Par contre, d’autres études commencent à alerter sur les risques sanitaires liés à l’impression 3D. Les gaz et les particules émises par les matériaux d’impression soumis à de hautes températures peuvent être toxiques pour la peau et les yeux, et affecter le système respiratoire. Si ces risques sont connus dans le milieu industriel et scientifique – où l’on protège les opérateurs avec des masques, des combinaisons, des respirateurs et des contrôles médicaux réguliers – ils sont moins pris en compte dans les milieux non professionnels, et notamment domestique. En outre, il n’existe pas encore de normes ISO spécifiques et universellement reconnues.
Fabien Szmytka, enseignant-chercheur à l’ENSTA Paris (IP Paris) qui travaille avec des matériaux plastiques et métalliques, regrette que l’on ne puisse pas utiliser ces procédés dans des environnements simples. « Les poudres métalliques que nous utilisons sont très fines et des protocoles stricts sont mis en place pour éviter tout risque de contamination de l’environnement et des utilisateurs. Le rendement des machines est par ailleurs faible et nous perdons beaucoup de matière. »
« Côté polymère, nous cherchons avec des chimistes du CNRS à développer des polymères recyclés ou bio-sourcés, en les alliant, par exemple, à des fibres de lin, explique Fabien Szmytka, car la composition des polymères et des résines liquides du commerce n’est pas connue pour des raisons de secret industriel. »

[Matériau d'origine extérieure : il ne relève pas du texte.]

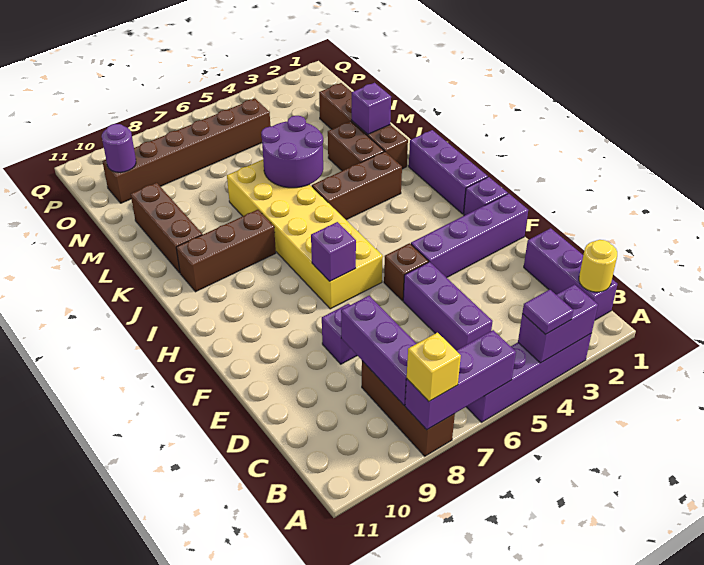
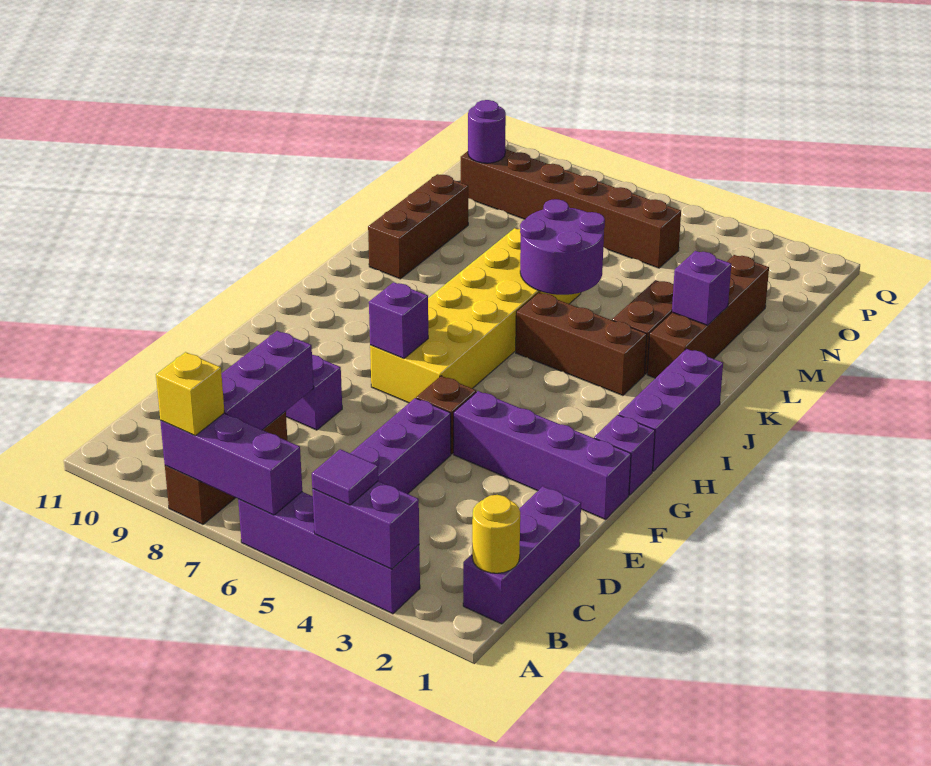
brown brick J8:J10 level 1 -> none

Une fin de vie en demi-teinte
Un autre problème se pose à la fin de vie des objets imprimés en 3D. Des systèmes sont-ils prévus pour récolter, stocker et recycler ces matériaux parfois nouveaux et dont la composition est inconnue ?
« Dans le monde médical, le recyclage de prothèses et d’implants est compliqué, principalement pour des raisons d’hygiène et de fonctionnement. Leur réutilisation n’est pas toujours possible parce qu’il s’agit souvent d’objets personnalisés qui ne seraient pas adaptés à d’autres patients et qui, de toute façon, s’abîmeraient avec les techniques classiques de stérilisation à hautes températures » explique Bernardo Innocenti, professeur en biomécanique à l’École polytechnique de l’Université Libre de Bruxelles.
« Pour toutes ces raisons, l’utilisation de matériel recyclé pour la fabrication d’implants n’est pas non plus possible pour l’instant. Le patient a le droit de recevoir le meilleur matériel possible. »
En conclusion, le chemin vers une fabrication additive complètement verte est encore long, mais ses énormes avantages par rapport à la fabrication soustractive sont déjà sous nos yeux. De nombreux concepteurs travaillent activement pour prévoir en amont tout le cycle de vie des nouveaux produits, dans une dynamique d’économie circulaire. La fabrication additive accompagnera les technologies traditionnelles en apportant ses qualités, à condition que les producteurs mettent en place de nouveaux modèles économiques, notamment grâce au soutien des politiques nationales.